Genome Module

A module for working with genomic data, providing functionality to query and manipulate genome sequences, annotations, and features through a database interface.

Overview

The Genome class provides methods to:

  • Load and query genomic sequences from FASTA files
  • Query genomic features (genes, transcripts, exons, CDS regions, introns)
  • Generate transcriptome and proteome sequences
  • Retrieve genomic sequences for specific regions

Usage

Initializing a Genome Object

The below code initializes a Genome class instance, if the database connection already has a genome with that name it will just return the connection, if not it will create a new genome.
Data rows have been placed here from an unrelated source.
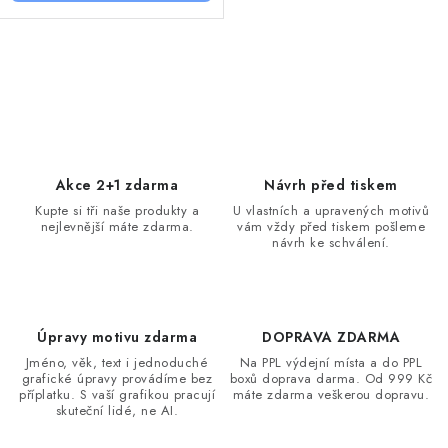
O
v
l
á
d
Akce 2+1 zdarma
Návrh před tiskem
a
Kupte si tři naše produkty a
U vlastních a upravených motivů
nejlevnější máte zdarma.
vám vždy před tiskem pošleme
c
návrh ke schválení.
í
p
r
v
Úpravy motivu zdarma
DOPRAVA ZDARMA
k
Jméno, věk, text i jednoduché
Na PPL výdejní místa a do PPL
grafické úpravy provádíme bez
boxů doprava darma. Od 999 Kč
y
příplatku. S vaší grafikou pracují
máte zdarma veškerou dopravu.
v
skuteční lidé, ne AI.
ý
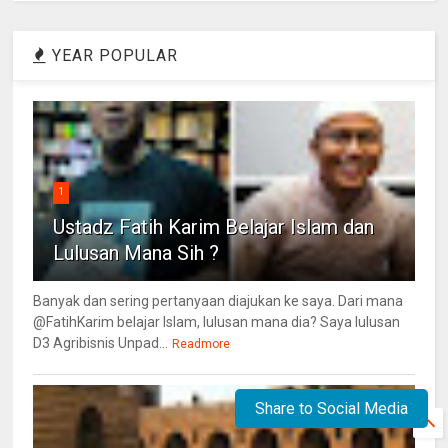
YEAR POPULAR
1
Ustadz Fatih Karim Belajar Islam dan
Lulusan Mana Sih ?
Banyak dan sering pertanyaan diajukan ke saya. Dari mana
@FatihKarim belajar Islam, lulusan mana dia? Saya lulusan
D3 Agribisnis Unpad...
Readmore
Share to Social Media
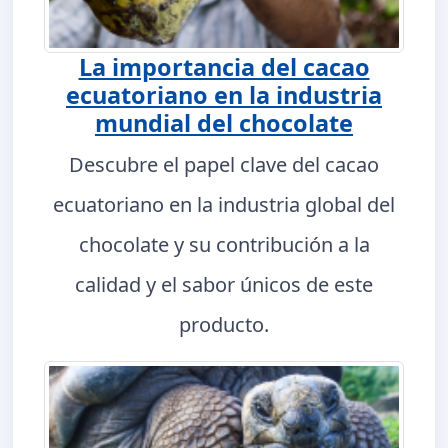
La importancia del cacao
ecuatoriano en la industria
mundial del chocolate
Descubre el papel clave del cacao
ecuatoriano en la industria global del
chocolate y su contribución a la
calidad y el sabor únicos de este
producto.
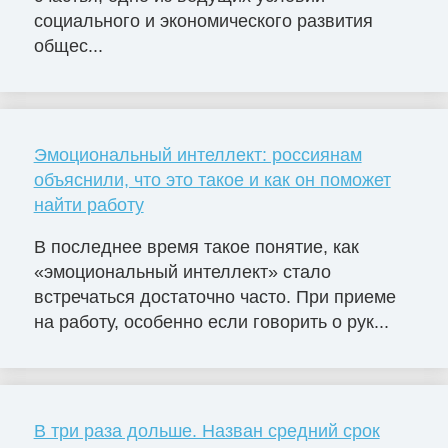
социального и экономического развития
общес...
Эмоциональный интеллект: россиянам
объяснили, что это такое и как он поможет
найти работу
В последнее время такое понятие, как
«эмоциональный интеллект» стало
встречаться достаточно часто. При приеме
на работу, особенно если говорить о рук...
В три раза дольше. Назван средний срок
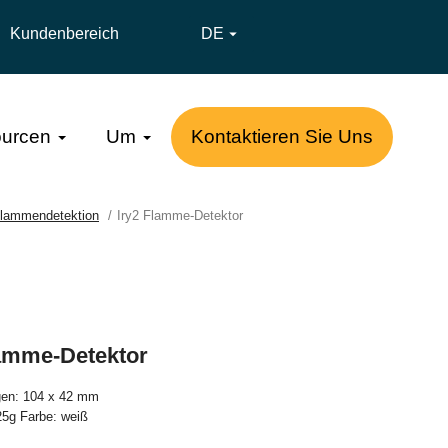
Kundenbereich
DE

urcen
Um
Kontaktieren Sie Uns
Flammendetektion
Iry2 Flamme-Detektor
lamme-Detektor
en: 104 x 42 mm
25g Farbe: weiß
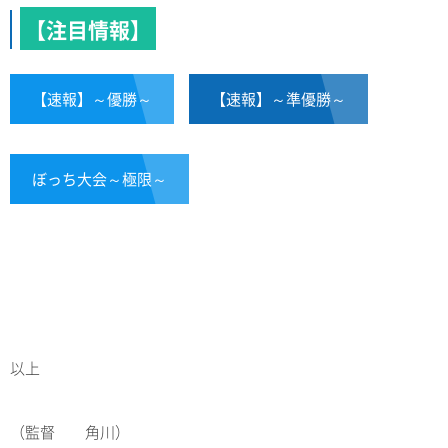
【注目情報】
【速報】～優勝～
【速報】～準優勝～
ぼっち大会～極限～
以上
（監督 角川）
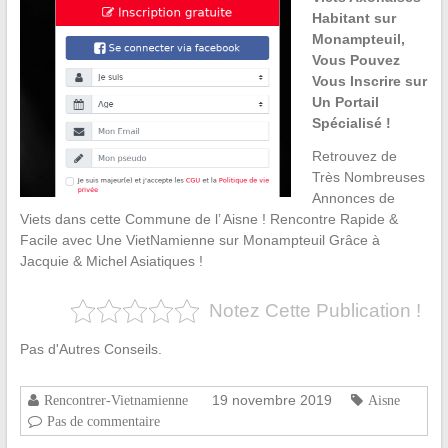
Habitant sur
Monampteuil,
Vous Pouvez
Vous Inscrire sur
Un Portail
Spécialisé !
Retrouvez de
Très Nombreuses
Annonces de
Viets dans cette Commune de l’ Aisne ! Rencontre Rapide &
Facile avec Une VietNamienne sur Monampteuil Grâce à
Jacquie & Michel Asiatiques !
Notez Cette Publication !
Pas d'Autres Conseils.
19 novembre 2019
Rencontrer-Vietnamienne
Aisne
Pas de commentaire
This will happen if the database does not have genome with the same name, if there are multiple genomes (you can store as many genomes as you want) with the same name, it will return a value error since we do not have way of knowing which one to use.

from benchmate.genome.genome import Genome

# Create a genome object with required files
genome = Genome(
    genome_fasta="path/to/genome.fa",
    transcriptome_fasta="path/to/transcriptome.fa",  # Optional
    proteome_fasta="path/to/proteome.fa",            # Optional
    db_conn=engine,                                  # SQLAlchemy engine
    taxon_id="9606"                                 # Optional taxonomy ID
)

Querying Genomic Features

The module supports querying different types of genomic features:

from benchmate.ranges.genomicranges import GenomicRange

# Query genes by ID
genes = genome.genes(ids=["ENSG00000139618"])

# Query genes in a specific region
region = GenomicRange("chr1", 1000000, 2000000, "+")
genes_in_region = genome.genes(range=region)

# Get transcripts for a gene
transcripts = genome.transcripts(gene_id="ENSG00000139618")

# Get exons for a transcript
exons = genome.exons(transcript_id="ENST00000380152")

# Get coding sequences
cds = genome.coding(transcript_id="ENST00000380152")

# Get introns
introns = genome.introns(transcript_id="ENST00000380152")

Retrieving Sequences

If you have provided a transcriptome or proteome FASTA file, you can retrieve sequences directly by setting the type to “transcriptome” or “proteome” respectively. If you have not you will get an error saying something about None types since these features are set to None by default.

# Get sequence for a specific genomic range
gr = GenomicRange("chr1", 1000000, 1001000, "+")
sequence = genome.get_sequence(gr)

Adding arbitrary annotations:

You can add arbitrary annotations to the genome object, the annotation will have to be structured in a way that is compatible with the database schema. To ensure this compatibility, you will need to specify the “table”. This can be one of the following:

  • “gene”
  • “transcript”
  • “exon”
  • “cds”
  • “intron”
  • “three_utr” and “five_utr”

Additionally, you will need to specify the row id so we know which feature we need to add the annotation to. These can be obtained by querying the database using one of the methods mentioned above. The row id is returned in the “annot” section of the GenomicsRanges instance with the db_id key. If there are additional annotations with within the GTF file you used, these will be in there too.

If they dictionary key you used to add annotation is already there you will get a value error instead of overwriting the existing annotation. This is on purpose since there may be multiple annotations or multiple connections to the database trying to get the same value.

genome.add_annotation("gene", 100, {"function": "my_annotation"})

Database Schema

The module uses the following database tables:

Notes:

  • All genomic coordinates are 1-based and inclusive
  • The database schema uses SQLAlchemy for ORM
  • FASTA files are accessed using pysam
  • Strand can be either ‘+’, ‘-‘ or ‘*’ for unstranded things like breaks.
  • Multiple genomes can be stored at the same time.
  • There is no requirement to use the knowledgebase to store your genome, you can use any database connection that can be used with SQLAlchemy.